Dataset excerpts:
--

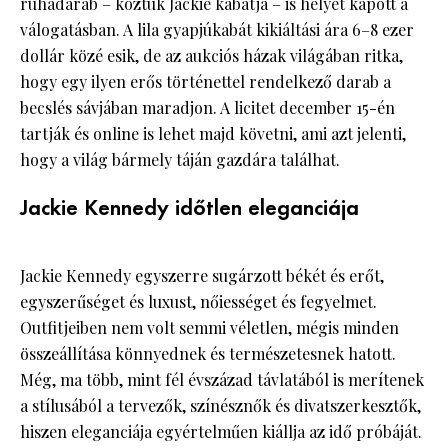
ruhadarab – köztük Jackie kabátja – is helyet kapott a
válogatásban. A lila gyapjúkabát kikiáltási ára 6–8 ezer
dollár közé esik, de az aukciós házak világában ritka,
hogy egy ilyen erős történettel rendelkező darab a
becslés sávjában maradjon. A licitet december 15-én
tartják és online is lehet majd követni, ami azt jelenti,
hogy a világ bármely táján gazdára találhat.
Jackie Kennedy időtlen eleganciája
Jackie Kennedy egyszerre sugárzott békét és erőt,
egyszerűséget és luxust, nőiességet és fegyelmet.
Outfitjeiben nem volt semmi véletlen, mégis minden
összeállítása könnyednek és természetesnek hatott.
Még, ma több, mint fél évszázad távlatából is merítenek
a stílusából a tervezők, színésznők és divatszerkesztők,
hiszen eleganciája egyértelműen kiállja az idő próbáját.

--

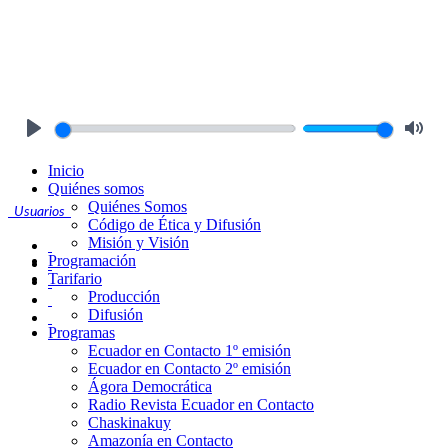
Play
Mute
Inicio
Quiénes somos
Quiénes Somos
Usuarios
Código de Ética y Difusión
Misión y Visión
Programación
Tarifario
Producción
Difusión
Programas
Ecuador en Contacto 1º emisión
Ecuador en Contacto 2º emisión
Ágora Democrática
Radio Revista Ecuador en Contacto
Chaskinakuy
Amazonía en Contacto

--

What to do:
Each line of the data that holds the word "Difusión" should be copied.

Answer space:
Código de Ética y Difusión
Difusión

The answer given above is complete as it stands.